Journal of Psychiatry and Neuroscience, Volume 46; https://doi.org/10.1503/jpn.190162
Glutamate transmission is implicated in drug-induced behavioural sensitization and the associated long-lasting increases in mesolimbic output. Metabotropic glutamate type 5 (mGlu5) receptors might be particularly important, but most details are poorly understood. We first assessed in mice (n = 51, all male) the effects of repeated dextroamphetamine administration (2.0 mg/kg, i.p.) on locomotor activity and binding of the mGlu5 ligand [3H]ABP688. In a parallel study, in 19 stimulant-drug-naïve healthy human volunteers (14 female) we administered 3 doses of dextroamphetamine (0.3 mg/kg, p.o.) or placebo, followed by a fourth dose 2 weeks later. We measured [11C]ABP688 binding using positron emission tomography before and after the induction phase.

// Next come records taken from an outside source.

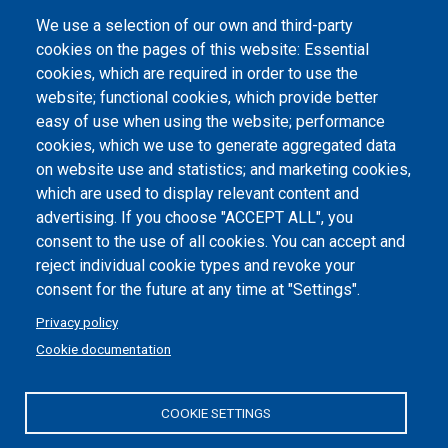
We use a selection of our own and third-party
Albo online
cookies on the pages of this website: Essential
cookies, which are required in order to use the
Atti di notifica
website; functional cookies, which provide better
Dichiarazione di accessibilità
easy of use when using the website; performance
cookies, which we use to generate aggregated data
Cookie settings
on website use and statistics; and marketing cookies,
which are used to display relevant content and
advertising. If you choose "ACCEPT ALL", you
consent to the use of all cookies. You can accept and
reject individual cookie types and revoke your
consent for the future at any time at "Settings".
Privacy policy
Cookie documentation
COOKIE SETTINGS
Politecnico di Torino | Corso Duca degli Abruzzi, 24 | 10129
Torino, ITALY | P.IVA/C.F. 00518460019 | PEC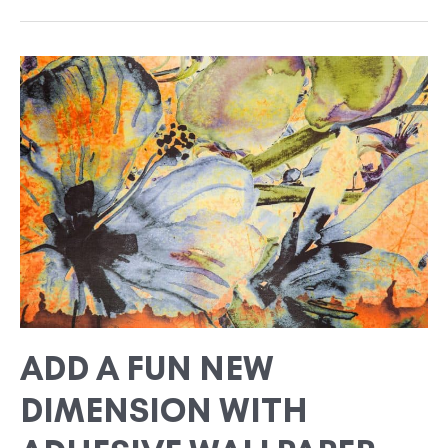
ADD
A
FUN
NEW
DIMENSION
WITH
ADHESIVE
WALLPAPER
ADD A FUN NEW
DIMENSION WITH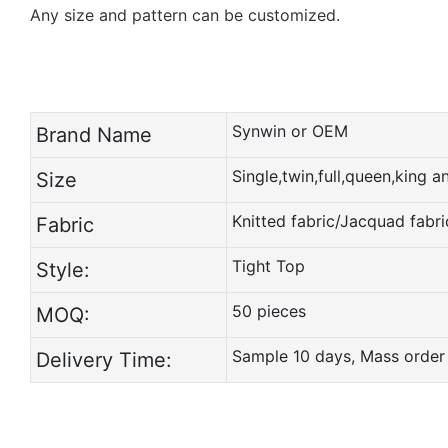
Any size and pattern can be customized.
Synwin or OEM
Brand Name
Single,twin,full,queen,king 
Size
Knitted fabric/Jacquad fabri
Fabric
Tight Top
Style:
50 pieces
MOQ:
Sample 10 days, Mass order
Delivery Time: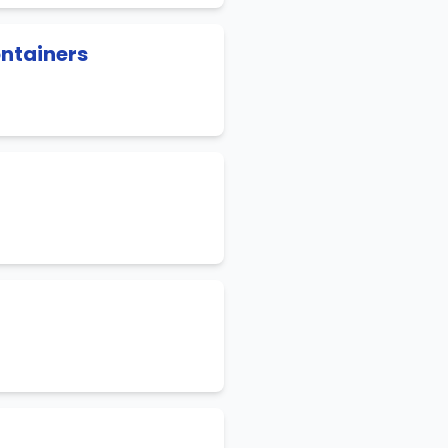
ontainers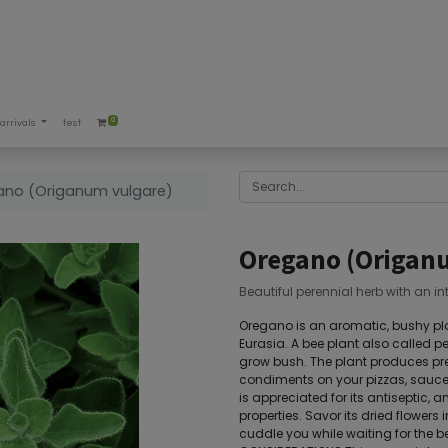
0
arrivals
test
ano (Origanum vulgare)
Oregano (Origan
Beautiful perennial herb with an in
Oregano is an aromatic, bushy plan
Eurasia. A bee plant also called 
grow bush. The plant produces pret
condiments on your pizzas, sauces
is appreciated for its antiseptic, 
properties. Savor its dried flowers i
cuddle you while waiting for the 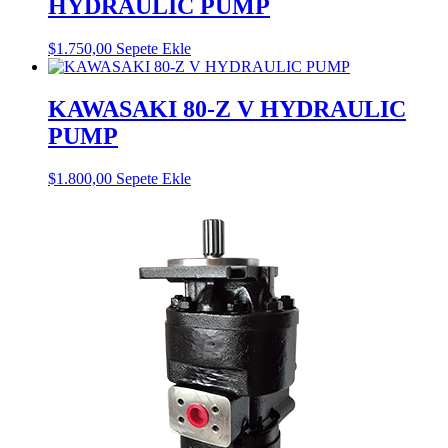
HYDRAULIC PUMP
$
1.750,00
Sepete Ekle
KAWASAKI 80-Z V HYDRAULIC
PUMP
$
1.800,00
Sepete Ekle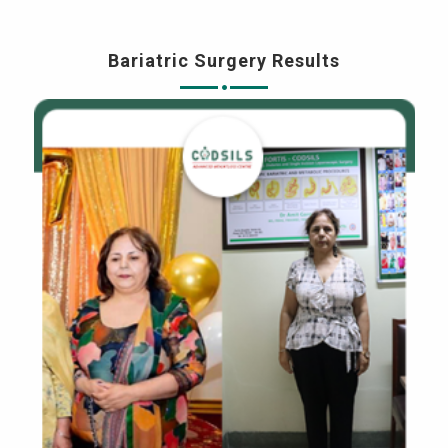
Bariatric Surgery Results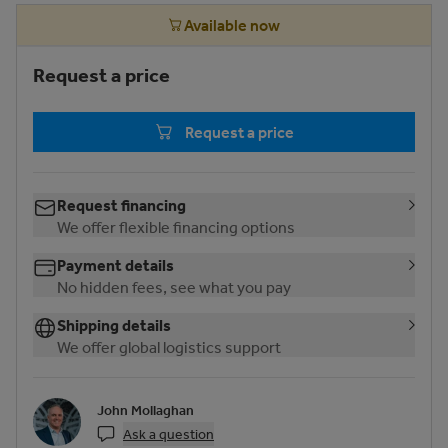
Available now
Request a price
Request a price
Request financing
We offer flexible financing options
Payment details
No hidden fees, see what you pay
Shipping details
We offer global logistics support
John Mollaghan
Ask a question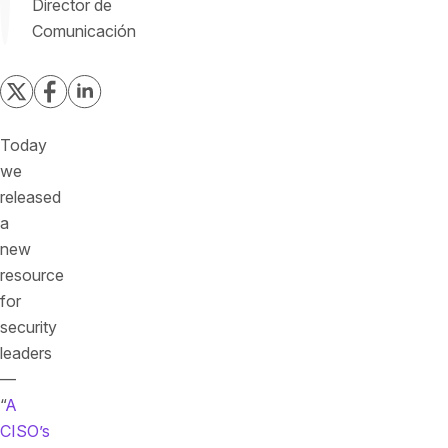
Director de
Comunicación
Today
we
released
a
new
resource
for
security
leaders
—
“
A
CISO’s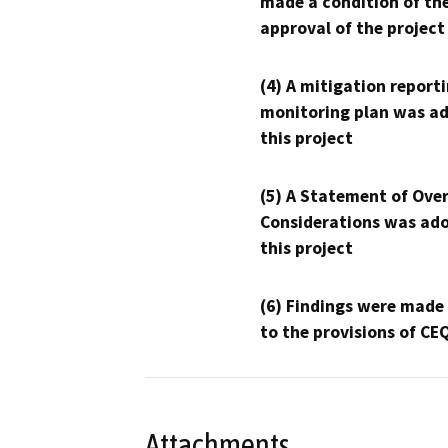
made a condition of th
approval of the project
(4) A mitigation reporti
monitoring plan was ad
this project
(5) A Statement of Over
Considerations was ado
this project
(6) Findings were made
to the provisions of CE
Attachments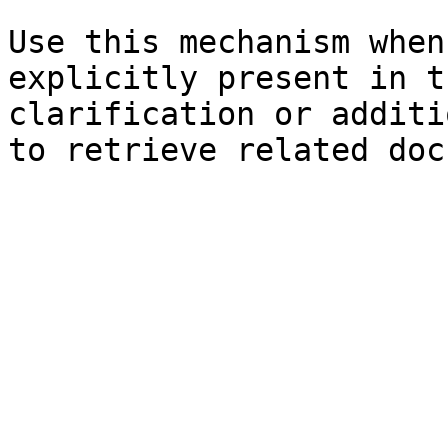
Use this mechanism when
explicitly present in t
clarification or additi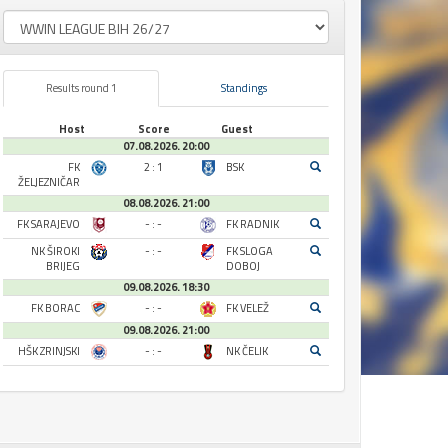
Results round 1
Standings
Host
Score
Guest
07.08.2026. 20:00
FK
2 : 1
BSK
ŽELJEZNIČAR
08.08.2026. 21:00
FK SARAJEVO
- : -
FK RADNIK
NK ŠIROKI
- : -
FK SLOGA
BRIJEG
DOBOJ
09.08.2026. 18:30
FK BORAC
- : -
FK VELEŽ
09.08.2026. 21:00
HŠK ZRINJSKI
- : -
NK ČELIK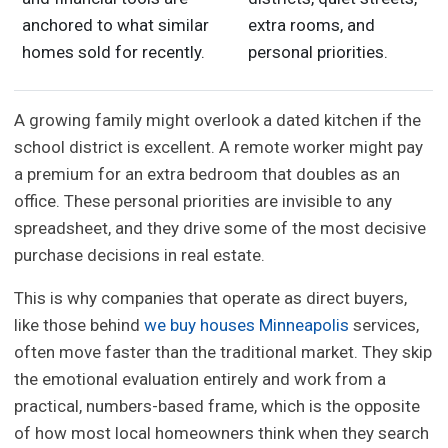
anchored to what similar
extra rooms, and
homes sold for recently.
personal priorities.
A growing family might overlook a dated kitchen if the
school district is excellent. A remote worker might pay
a premium for an extra bedroom that doubles as an
office. These personal priorities are invisible to any
spreadsheet, and they drive some of the most decisive
purchase decisions in real estate.
This is why companies that operate as direct buyers,
like those behind
we buy houses Minneapolis
services,
often move faster than the traditional market. They skip
the emotional evaluation entirely and work from a
practical, numbers-based frame, which is the opposite
of how most local homeowners think when they search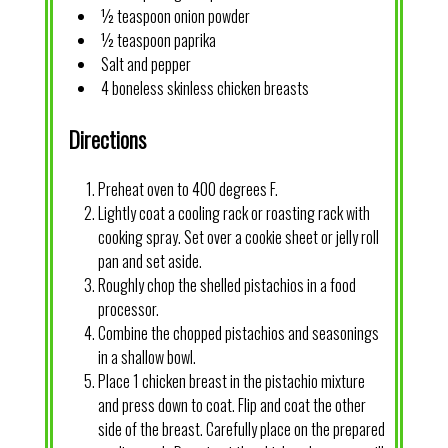
½ teaspoon onion powder
½ teaspoon paprika
Salt and pepper
4 boneless skinless chicken breasts
Directions
Preheat oven to 400 degrees F.
Lightly coat a cooling rack or roasting rack with
cooking spray. Set over a cookie sheet or jelly roll
pan and set aside.
Roughly chop the shelled pistachios in a food
processor.
Combine the chopped pistachios and seasonings
in a shallow bowl.
Place 1 chicken breast in the pistachio mixture
and press down to coat. Flip and coat the other
side of the breast. Carefully place on the prepared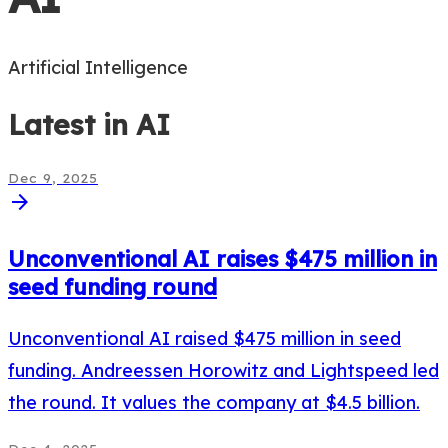
Artificial Intelligence
Latest in
AI
Dec 9, 2025
arrow_forward
Unconventional AI raises $475 million in
seed funding round
Unconventional AI raised $475 million in seed
funding. Andreessen Horowitz and Lightspeed led
the round. It values the company at $4.5 billion.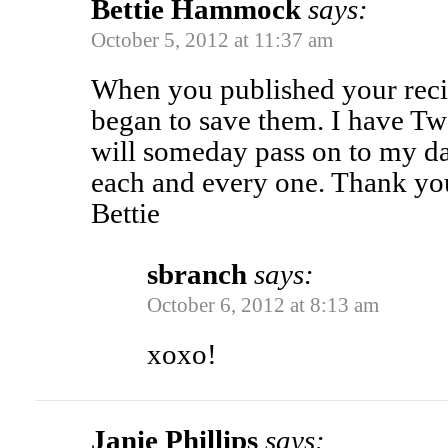
Bettie Hammock
says:
October 5, 2012 at 11:37 am
When you published your reci
began to save them. I have Twe
will someday pass on to my da
each and every one. Thank you
Bettie
sbranch
says:
October 6, 2012 at 8:13 am
xoxo!
Janie Phillips
says: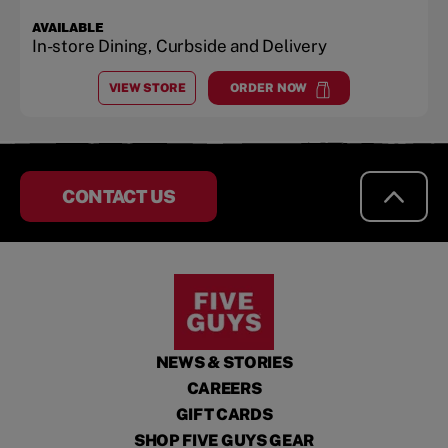
AVAILABLE
In-store Dining, Curbside and Delivery
VIEW STORE
ORDER NOW
AT
UNIVERSITY PARK MALL
at
University Park Mall
CONTACT US
NEWS & STORIES
CAREERS
GIFT CARDS
SHOP FIVE GUYS GEAR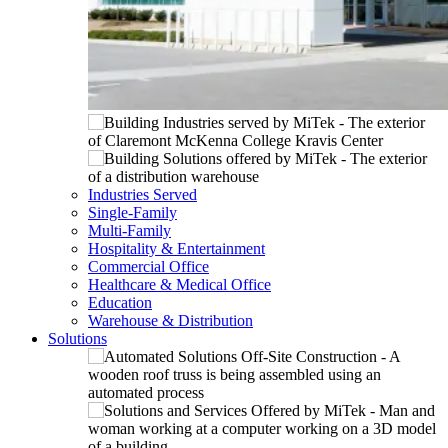
Industries Served
Single-Family
Multi-Family
Hospitality & Entertainment
Commercial Office
Healthcare & Medical Office
Education
Warehouse & Distribution
Solutions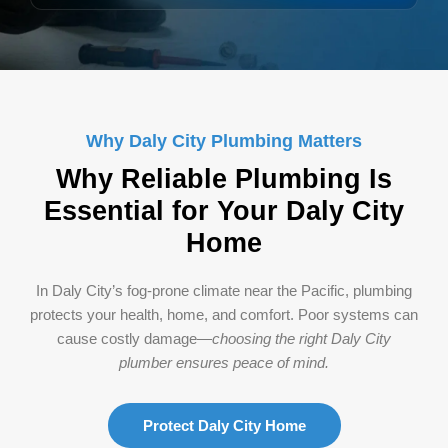
Why Daly City Plumbing Matters
Why Reliable Plumbing Is
Essential for Your Daly City
Home
In Daly City’s fog-prone climate near the Pacific, plumbing
protects your health, home, and comfort. Poor systems can
cause costly damage—
choosing the right Daly City
plumber ensures peace of mind.
Protect Daly City Home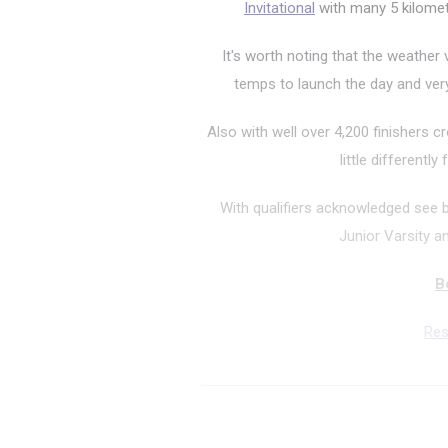
Invitational
with many 5 kilomete
It's worth noting that the weather
temps to launch the day and very
Also with well over 4,200 finishers cr
little differentl
With qualifiers acknowledged see 
Junior Varsity and
B
Res
5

We assessed psychomotor and behavioural sensitization using speech rate, eye blink rate and self-report. We measured the localization of mGlu5 relative to synaptic markers in mouse striatum using immunofluorescence. We observed amphetamine-induced psychomotor sensitization in mice and humans. We did not see group differences in mGlu5 availability following 3 pre-challenge amphetamine doses, but group differences did develop in mice administered 5 doses. In mice and humans, individual differences in mGlu5 binding after repeated amphetamine administration were negatively correlated with the extent of behavioural sensitization. In drug-naïve mice, mGlu5 was expressed at 67% of excitatory synapses on dendrites of striatal medium spiny neur. Correlational results should be interpreted as suggestive because of the limited sample size. We did not assess sex differences. Together, these results suggest that changes in mGlu5 availability are not part of the earliest neural adaptations in stimulant-induced behavioural sensitization, but low mGlu5 binding might identify a higher propensity for sensitization.